Many predictions of the theory of activated processes, including
the onset of several types of the scaling behavior of the
escape rates, have been recently confirmed by experiments on
well-characterized systems. This includes observation of a sharply
peaked distribution of fluctuational paths in lasers and the
characteristic parameter dependence of the switching rates between
different types of coexisting periodic states of electrons in Penning
traps, atoms in modulated traps, micro- and nano-mechanical
resonators, Josephson junction based systems, and particles in
modulated optical traps. Understanding dynamics of activated processes
paves the way to controlling them. We developed a general
nonadiabatic theory of the response of fluctuation probabilities to
external fields. This response can be exponentially strong. In a broad
parameter range the activation energy is linear in the field
amplitude. The response is then described in terms of the
logarithmic susceptibility.
Decay of a metastable state is usually considered as resulting
from tunneling or thermal activation. We have predicted that
periodically modulated systems display a different decay mechanism,
quantum activation. As tunneling, quantum activation is due to
quantum fluctuations, but as thermal activation, it involves diffusion
over an effective barrier separating the metastable state. It is
often more probable than tunneling even for low temperatures.

(Data listing)
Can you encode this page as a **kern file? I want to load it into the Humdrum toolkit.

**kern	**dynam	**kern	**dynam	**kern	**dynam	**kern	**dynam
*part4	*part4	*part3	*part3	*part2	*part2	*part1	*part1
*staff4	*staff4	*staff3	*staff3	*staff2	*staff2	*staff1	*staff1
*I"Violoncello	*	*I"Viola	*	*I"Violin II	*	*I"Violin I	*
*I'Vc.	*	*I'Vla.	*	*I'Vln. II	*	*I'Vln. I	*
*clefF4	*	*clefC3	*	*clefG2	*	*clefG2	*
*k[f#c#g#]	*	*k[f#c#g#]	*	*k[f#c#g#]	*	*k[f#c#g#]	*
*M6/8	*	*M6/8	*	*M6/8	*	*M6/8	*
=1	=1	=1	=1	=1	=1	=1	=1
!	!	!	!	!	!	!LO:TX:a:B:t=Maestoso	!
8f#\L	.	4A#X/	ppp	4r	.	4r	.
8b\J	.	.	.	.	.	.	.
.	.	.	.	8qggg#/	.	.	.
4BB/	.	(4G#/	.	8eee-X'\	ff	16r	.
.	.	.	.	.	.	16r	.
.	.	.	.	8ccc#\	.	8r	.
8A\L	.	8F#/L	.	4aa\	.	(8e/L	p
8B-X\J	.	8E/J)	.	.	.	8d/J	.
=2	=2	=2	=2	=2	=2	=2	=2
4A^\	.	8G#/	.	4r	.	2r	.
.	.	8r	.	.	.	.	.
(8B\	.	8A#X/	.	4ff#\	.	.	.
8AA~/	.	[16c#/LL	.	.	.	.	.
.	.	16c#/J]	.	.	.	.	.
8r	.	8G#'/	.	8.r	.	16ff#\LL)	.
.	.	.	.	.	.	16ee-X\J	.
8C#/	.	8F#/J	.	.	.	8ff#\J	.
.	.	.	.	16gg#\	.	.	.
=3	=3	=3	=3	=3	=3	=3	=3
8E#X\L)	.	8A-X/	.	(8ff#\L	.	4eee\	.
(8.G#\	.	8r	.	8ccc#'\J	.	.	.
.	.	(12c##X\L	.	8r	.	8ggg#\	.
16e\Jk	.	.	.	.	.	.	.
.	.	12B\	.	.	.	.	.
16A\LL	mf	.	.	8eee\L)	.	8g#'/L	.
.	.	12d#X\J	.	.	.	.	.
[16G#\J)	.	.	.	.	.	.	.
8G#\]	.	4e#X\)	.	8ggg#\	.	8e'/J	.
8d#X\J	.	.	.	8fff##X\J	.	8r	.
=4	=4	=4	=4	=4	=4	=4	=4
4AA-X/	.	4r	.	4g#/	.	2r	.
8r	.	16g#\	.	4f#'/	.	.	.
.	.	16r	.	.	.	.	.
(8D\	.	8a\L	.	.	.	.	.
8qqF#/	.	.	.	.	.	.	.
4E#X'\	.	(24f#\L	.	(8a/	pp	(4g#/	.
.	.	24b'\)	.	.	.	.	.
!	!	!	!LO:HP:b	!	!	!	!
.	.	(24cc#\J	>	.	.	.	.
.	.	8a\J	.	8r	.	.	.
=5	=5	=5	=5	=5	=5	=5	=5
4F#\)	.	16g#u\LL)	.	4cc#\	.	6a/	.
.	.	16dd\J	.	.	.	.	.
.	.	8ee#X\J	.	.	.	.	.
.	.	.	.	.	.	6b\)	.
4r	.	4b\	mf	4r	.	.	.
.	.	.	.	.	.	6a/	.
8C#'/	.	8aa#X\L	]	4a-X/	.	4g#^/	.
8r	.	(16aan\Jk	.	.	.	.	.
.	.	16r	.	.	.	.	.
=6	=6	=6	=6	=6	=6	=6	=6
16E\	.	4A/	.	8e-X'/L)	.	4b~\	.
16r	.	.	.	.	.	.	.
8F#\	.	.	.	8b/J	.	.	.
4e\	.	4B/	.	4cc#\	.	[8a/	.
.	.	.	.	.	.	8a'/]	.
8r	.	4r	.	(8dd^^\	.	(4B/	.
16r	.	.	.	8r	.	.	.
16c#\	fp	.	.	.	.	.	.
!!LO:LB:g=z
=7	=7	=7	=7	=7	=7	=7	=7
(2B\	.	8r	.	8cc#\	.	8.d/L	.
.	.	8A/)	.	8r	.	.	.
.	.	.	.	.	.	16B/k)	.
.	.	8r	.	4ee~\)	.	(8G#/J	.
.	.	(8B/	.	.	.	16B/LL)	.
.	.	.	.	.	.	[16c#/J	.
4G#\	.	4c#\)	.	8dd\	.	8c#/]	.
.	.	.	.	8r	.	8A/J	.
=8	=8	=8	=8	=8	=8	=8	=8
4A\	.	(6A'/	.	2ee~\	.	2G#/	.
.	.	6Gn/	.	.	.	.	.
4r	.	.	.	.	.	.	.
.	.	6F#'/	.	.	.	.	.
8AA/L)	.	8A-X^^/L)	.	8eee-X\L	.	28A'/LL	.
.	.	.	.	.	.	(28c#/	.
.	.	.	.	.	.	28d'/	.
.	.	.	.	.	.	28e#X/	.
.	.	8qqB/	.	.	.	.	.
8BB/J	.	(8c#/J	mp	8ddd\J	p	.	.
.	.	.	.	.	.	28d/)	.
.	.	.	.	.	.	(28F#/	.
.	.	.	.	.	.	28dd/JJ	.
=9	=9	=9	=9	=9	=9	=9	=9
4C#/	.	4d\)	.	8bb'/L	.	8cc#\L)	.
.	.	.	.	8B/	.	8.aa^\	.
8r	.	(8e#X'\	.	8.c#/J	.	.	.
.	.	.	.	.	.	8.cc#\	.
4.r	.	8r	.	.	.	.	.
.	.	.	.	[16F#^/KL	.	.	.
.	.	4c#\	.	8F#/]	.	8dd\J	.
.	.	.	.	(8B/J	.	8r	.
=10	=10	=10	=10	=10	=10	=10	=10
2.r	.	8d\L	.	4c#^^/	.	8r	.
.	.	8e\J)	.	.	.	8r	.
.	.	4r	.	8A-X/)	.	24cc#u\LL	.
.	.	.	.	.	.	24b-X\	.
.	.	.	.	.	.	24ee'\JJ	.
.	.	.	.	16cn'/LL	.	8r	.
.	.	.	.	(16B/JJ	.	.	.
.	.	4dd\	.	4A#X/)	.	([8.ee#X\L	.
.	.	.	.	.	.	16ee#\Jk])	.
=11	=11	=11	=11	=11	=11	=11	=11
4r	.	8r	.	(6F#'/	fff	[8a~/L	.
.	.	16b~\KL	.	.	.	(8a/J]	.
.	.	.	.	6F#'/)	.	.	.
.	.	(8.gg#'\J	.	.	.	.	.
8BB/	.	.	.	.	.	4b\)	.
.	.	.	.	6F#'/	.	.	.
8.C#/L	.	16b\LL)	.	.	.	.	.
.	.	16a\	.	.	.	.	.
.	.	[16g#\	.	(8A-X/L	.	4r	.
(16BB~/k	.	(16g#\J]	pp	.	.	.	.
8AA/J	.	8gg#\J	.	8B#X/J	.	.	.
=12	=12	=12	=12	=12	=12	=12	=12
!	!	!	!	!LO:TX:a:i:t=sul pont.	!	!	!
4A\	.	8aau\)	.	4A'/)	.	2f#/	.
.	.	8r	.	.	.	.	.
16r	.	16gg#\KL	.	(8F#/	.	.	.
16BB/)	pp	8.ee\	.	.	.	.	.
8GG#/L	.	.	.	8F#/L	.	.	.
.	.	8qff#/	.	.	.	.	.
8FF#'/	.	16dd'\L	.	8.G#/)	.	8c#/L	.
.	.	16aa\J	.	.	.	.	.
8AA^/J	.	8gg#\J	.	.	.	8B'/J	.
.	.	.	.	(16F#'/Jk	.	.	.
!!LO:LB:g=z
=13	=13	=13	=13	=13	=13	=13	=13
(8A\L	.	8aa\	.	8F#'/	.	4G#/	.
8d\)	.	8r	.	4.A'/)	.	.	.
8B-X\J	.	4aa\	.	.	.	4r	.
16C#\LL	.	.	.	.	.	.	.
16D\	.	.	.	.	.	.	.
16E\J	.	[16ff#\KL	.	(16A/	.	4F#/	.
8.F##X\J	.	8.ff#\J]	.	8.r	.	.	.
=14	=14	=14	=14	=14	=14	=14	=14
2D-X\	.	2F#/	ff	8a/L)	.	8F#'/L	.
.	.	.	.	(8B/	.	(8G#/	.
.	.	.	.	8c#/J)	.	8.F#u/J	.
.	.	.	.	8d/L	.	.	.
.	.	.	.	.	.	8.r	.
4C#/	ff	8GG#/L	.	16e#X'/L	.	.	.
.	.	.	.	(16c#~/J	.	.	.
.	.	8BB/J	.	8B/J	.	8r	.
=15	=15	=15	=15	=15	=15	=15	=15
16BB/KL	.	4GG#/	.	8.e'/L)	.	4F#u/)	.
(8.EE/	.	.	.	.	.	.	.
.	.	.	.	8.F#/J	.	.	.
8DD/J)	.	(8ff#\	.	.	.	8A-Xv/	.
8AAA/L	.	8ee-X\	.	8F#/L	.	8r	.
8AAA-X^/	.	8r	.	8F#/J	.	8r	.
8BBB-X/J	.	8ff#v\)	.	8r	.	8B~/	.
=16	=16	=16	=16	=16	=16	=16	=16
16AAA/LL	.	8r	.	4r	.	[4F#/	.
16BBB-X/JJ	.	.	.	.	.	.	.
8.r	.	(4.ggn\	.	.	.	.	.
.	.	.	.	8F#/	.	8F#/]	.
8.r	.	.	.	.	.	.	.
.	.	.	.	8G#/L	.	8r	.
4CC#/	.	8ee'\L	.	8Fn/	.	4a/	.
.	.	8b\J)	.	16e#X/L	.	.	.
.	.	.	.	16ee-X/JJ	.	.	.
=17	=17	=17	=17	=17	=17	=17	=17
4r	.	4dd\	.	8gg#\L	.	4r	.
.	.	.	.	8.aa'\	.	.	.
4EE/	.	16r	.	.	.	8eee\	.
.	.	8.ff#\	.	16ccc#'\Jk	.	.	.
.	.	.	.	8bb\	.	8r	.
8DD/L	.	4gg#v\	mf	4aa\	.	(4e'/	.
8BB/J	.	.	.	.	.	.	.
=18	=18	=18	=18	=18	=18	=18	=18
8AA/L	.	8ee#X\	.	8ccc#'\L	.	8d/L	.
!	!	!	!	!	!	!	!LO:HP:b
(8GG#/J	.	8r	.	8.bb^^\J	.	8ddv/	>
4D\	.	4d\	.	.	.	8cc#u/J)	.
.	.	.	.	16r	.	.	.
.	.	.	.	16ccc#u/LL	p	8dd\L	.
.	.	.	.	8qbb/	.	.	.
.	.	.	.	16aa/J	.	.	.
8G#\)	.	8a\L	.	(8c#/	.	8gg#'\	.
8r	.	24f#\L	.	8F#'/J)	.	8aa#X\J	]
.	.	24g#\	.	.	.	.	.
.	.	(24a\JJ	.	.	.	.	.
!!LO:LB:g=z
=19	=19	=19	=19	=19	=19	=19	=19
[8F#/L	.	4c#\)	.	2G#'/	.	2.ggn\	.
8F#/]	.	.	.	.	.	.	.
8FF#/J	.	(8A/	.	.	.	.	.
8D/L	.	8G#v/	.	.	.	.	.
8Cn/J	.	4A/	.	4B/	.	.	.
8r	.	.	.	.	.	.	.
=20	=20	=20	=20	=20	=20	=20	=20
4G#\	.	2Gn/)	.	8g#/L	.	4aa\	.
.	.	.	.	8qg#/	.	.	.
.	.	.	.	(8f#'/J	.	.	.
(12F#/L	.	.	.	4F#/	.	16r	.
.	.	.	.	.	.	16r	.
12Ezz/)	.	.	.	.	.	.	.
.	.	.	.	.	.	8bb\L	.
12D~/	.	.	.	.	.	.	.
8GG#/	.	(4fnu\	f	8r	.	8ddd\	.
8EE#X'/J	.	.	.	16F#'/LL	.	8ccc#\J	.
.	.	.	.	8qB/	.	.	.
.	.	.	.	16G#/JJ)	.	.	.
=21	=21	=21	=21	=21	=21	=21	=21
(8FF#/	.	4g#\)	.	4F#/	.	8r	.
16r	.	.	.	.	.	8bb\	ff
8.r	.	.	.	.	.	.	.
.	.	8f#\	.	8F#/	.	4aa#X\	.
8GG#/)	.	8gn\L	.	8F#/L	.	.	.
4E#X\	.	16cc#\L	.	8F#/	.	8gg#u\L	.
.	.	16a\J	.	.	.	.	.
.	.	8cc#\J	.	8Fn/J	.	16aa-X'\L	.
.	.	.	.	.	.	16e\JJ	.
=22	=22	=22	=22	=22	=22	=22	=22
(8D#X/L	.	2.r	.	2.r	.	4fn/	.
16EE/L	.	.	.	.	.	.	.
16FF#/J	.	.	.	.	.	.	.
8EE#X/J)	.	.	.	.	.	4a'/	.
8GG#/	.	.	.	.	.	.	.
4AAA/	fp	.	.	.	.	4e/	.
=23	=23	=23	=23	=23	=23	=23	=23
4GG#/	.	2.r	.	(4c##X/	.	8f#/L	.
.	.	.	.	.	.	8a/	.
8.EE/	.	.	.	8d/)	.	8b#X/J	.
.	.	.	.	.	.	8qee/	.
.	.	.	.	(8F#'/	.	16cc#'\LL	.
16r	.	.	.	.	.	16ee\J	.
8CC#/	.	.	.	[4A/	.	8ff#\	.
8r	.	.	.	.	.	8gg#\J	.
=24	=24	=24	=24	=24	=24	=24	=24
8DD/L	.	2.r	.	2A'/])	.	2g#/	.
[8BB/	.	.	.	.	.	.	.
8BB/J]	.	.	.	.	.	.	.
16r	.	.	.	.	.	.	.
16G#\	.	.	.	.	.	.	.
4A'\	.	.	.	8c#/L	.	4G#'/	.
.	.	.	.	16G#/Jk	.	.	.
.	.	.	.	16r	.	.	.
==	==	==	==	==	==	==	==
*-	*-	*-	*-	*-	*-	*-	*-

GOALS »
(a) According to the passage on activated processes, the switching rates between coexisting periodic states were measured in which systems? Name every one.
(b) Continue the passage on activated processes and quantum activation with a few more sentences, picking up after its last sentence.
None of the entries in the data listing are needed here.

EXPECTED RESULTS »
(a)
- Electrons in Penning traps
- Atoms in modulated traps
- Micro- and nano-mechanical resonators
- Josephson junction based systems
- Particles in modulated optical traps

(b)
Quantum computing has attracted much
attention recently. In 1999 we proposed electrons floating on helium
surface as a candidate for a quantum computer. This system has
the highest electron mobility known in condensed matter. The electrons
can be conveniently controlled using dc and microwave fields, and
their final state can be read out directly, because different states
of an electron qubit have different electric dipole moments. We have
identified the mechanisms of electron scattering, and our realistic
estimates show that the electron qubits have extremely long relaxation
times. We are closely collaborating with several labs which have
started experimental work on making a quantum computer with electrons
on helium.